Photos par Nikita Mouraviev
“Ce qui manque aujourd’hui, c’est une détermination, une volonté politique, pour enfin tordre le poignet de ces plateformes qui sont en train de détruire notre démocratie”, a ajouté Rudy Reichstadt, politologue.
REPLAY TABLE-RONDE 2 SUR LES INGERENCES ET LA DESINFORMATION MENÉS PAR LE KREMLIN: RU / FR
La discussion sur la convergence des luttes a souligné l’importance d’unir les forces de la société civile à l’échelle mondiale. Des intervenants de différents pays ont envisagé la création d’espaces de dialogue et d’actions communes.
Photos par Denis Galitsyn
“Après cette discussion, nous pensons à créer un forum mondial pour une alliance entre nos luttes, pour parler d’une seule voix”, a proposé Chirinne Ardakani, avocate d’origine iranienne.

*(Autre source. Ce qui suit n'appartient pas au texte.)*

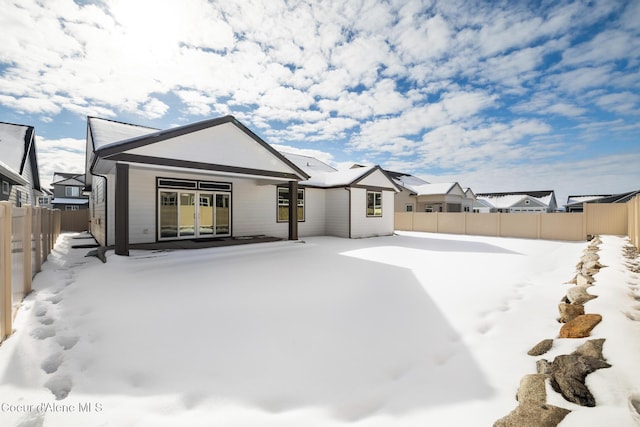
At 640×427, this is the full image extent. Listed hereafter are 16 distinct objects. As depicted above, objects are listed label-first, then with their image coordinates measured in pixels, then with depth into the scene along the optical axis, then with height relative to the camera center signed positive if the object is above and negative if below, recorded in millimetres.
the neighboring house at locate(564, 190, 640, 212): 18141 +1037
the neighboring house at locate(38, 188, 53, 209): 40556 +1177
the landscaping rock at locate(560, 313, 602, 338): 2760 -1205
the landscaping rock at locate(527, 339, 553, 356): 2771 -1405
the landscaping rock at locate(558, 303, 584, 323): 3360 -1253
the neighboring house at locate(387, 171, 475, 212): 25781 +1227
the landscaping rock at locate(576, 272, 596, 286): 4305 -1137
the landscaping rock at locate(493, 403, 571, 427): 1750 -1365
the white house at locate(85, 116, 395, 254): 7527 +880
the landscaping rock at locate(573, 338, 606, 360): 2277 -1186
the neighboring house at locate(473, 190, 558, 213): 43625 +1303
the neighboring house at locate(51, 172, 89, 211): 40750 +2368
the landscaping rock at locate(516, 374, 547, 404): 1996 -1377
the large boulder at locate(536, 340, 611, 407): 1921 -1255
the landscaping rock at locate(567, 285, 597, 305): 3545 -1147
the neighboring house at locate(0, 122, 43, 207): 11359 +2629
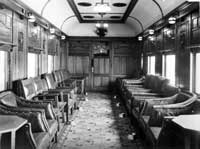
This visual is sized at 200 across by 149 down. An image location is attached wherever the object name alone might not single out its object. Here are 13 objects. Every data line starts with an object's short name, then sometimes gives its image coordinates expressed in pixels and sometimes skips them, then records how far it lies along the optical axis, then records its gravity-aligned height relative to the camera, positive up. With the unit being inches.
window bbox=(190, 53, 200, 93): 201.5 -3.7
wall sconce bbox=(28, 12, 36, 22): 234.2 +48.1
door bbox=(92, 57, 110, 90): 502.6 -11.6
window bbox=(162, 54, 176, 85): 269.9 +1.9
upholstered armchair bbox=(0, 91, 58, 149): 139.5 -29.6
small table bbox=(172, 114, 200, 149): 97.3 -24.3
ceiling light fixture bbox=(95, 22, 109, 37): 423.0 +68.6
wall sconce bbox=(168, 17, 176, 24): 236.0 +47.0
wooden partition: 499.2 +15.5
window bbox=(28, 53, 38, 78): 273.9 +3.2
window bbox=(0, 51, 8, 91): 191.2 -2.3
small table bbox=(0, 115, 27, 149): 105.7 -26.4
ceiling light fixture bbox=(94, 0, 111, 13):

Sergey Lagodinsky, membre du Parlement Européen, a encouragé à voir les immigrés et réfugiés comme des acteurs du changement, à ne pas les considérer uniquement comme des victimes :
“Aider les immigrés et les réfugiés – n’est pas juste notre devoir éthique et moral. Il faut aussi investir politiquement sur ces gens-là.” Sergey Lagodinsky.
REPLAY TABLE-RONDE 3 SUR LA CONVERGENCE DES LUTTES : RU / FR
Enfin, le forum a proposé des projections de projets tels que « L’Adieu aux armes », créé par des déserteurs russes (lien), et “Save children from putinism” de Free Russians Global (lien). Margarita Rybina a présenté son projet documentaire féministe et anti-guerre, “Et Dieu… créa la Femme en résistance” (bientôt disponible sur notre page YouTube). La clôture a été marquée par la performance poignante de la comédienne ukrainienne Julia Loboda (lien).
Un immense merci à l’ensemble de nos intervenants et à nos partenaires : en particulier à la Mairie de Paris et à la Mairie Paris Centre, ainsi qu’à l’Institut Français, au Ministère de l’Europe et des Affaires Étrangères, à Amnesty International France, à Free Russia Foundation, et à notre Espace Libertés | Reforum Space Paris.
Nous adressons également nos remerciements à : Mémorial France, l’Institut Andreï Sakharov, Reporters Sans Frontières, la Plateforme des initiatives citoyennes et anti-guerre, Rusos Libres España, Voice of Free Russia et Free Russians Global. Votre engagement est essentiel pour la réussite de ce forum !
Julia Loboda
Photos par Nikita Mouraviev
Ilia Iachine s’est vu remettre la Citoyenneté d’Honneur de la Ville de Paris à l’occasion d’une cérémonie qui s’est tenue le lundi 21 octobre à l’Hôtel de Ville de Paris, présidée par Jean-Luc Romero-Michel, adjoint à la Maire de Paris, en charge des Droits Humains, de l’Intégration et de la Lutte Contre les Discriminations.
Photos par Denis Galitsyn
Nous remercions chaleureusement la Maire de Paris, Madame Anne Hidalgo, et Monsieur Jean-Luc Romero-Michel pour cette distinction qui honore toutes les personnes de Russie œuvrant pour les libertés fondamentales et qui constitue un soutien fort à l’ensemble des prisonniers politiques.